3.2 | Pengerat Berlian

199 33 21
                                    

DERAI AIR MATA bercucuran. Di dalam sel berlantai berlian dan berdinding logam, rasa sesal meliputi nyawa yang masih tersadar. Entah sudah berapa lama rintih kesengsaraan terlontar, kegelapan masih bertengger di atas sana.

Messal meringkuk dan memeluk lutut seraya menghantam lantai seakan ingin menghukum diri. Namun, itu percuma. Pemuda yang kulitnya berubah pucat tersebut lesu, dan sebentar lagi kesadaran akan lenyap dari kepala.

Napasnya tersengal dan sekujur tubuh yang tak berbusana menggigil.
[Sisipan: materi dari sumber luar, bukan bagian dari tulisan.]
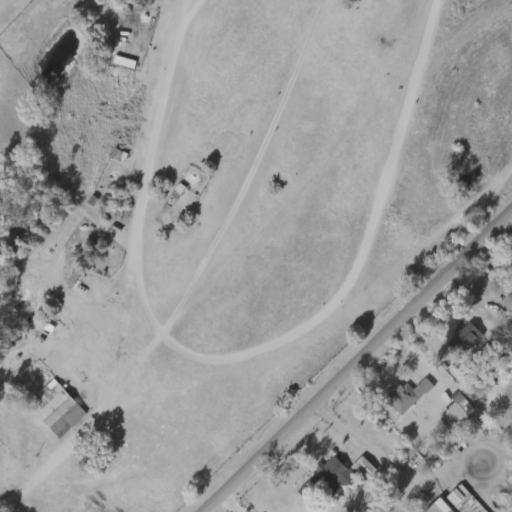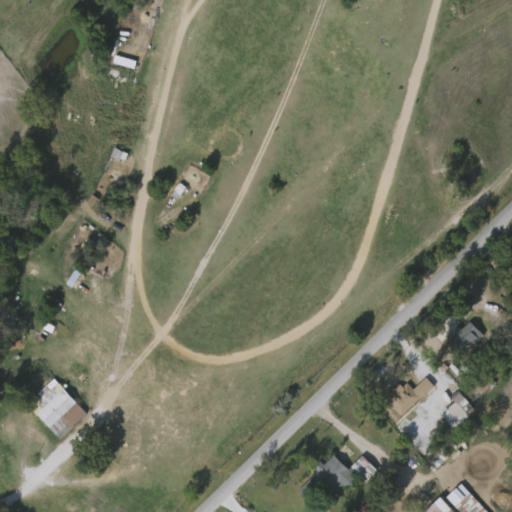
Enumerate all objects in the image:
road: (336, 4)
building: (456, 339)
building: (465, 339)
road: (358, 361)
building: (482, 377)
building: (409, 393)
building: (397, 399)
building: (58, 408)
building: (48, 412)
road: (368, 451)
building: (331, 476)
building: (327, 479)
building: (460, 505)
building: (443, 506)
building: (430, 508)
Ia masih menggenggam Dou meski diri sendiri tak tahu perbuatan apa yang bisa diusahakan. "Dou," panggil Messal bersuara tipis sampai tak mampu didengar, "Dou, bangunlah!"

Sia-sialah usaha Messal sebab pita suara tak dapat bergetar layaknya tercekik. Temperatur dingin yang menarik semua kalor yang digenerasi tubu makhluk berdarah panas kian menyerang bertubi-tubi. Tiap detik yang bergulir semakin memperburuk nasib.

Andai, ada segenggam air yang bisa diteguk atau remah roti yang berceceran, Messal akan melahap semua tak bersisa, sehingga tubuhnya tak perlu menggigil dan mengeluarkan suara parau. Namun, seraya beriringan dengan tangis yang diliputi rasa sesal, hanyalah suara decitan yang terdengar, dan Messal tak menaruh perhatian.

Hingga desiran itu seakan merangkak ke arah kuping yang sejajar dengan lantai berlian sedingin es, wajah pemuda yang banjir air mata tersebut menoleh ke arah pintu. Matanya menyipit. Ia mendapati ada benda kecil yang bergerak seraya berbaris beraturan. Namun, visi tadi tak jelas bagaikan menembus kaca yang ditutupi embun. Messal tak berdaya menggunakan kemampuan penglihatan mahadahsyat.

"Dou, apa itu?" ucap Messal bersuara parau meski tak mungkin terdengar, sekaligus membangunkan pria yang tergeletak di samping.

Suara decitan tersebut mendekat, sampai Messal yakin bunyi kecil itu amat familier di telinga. Sekujur badannya merinding ketika bulu-bulu halus dari sebaris benda kecil bersenggolan dengan kulit ari. Apalagi sensasi gelitik yang melintang di dada sebab kaki-kaki kecil yang merambat.

Messal yakin, lalu memejamkan mata pasrah. Oh, Yang-Tertinggi, mengapa tikus-tikus sudah terpanggil menyantapku?

Benarlah dugaan sang Postulat bahwa barisan kelabu yang buram adalah sederet hewan pengerat.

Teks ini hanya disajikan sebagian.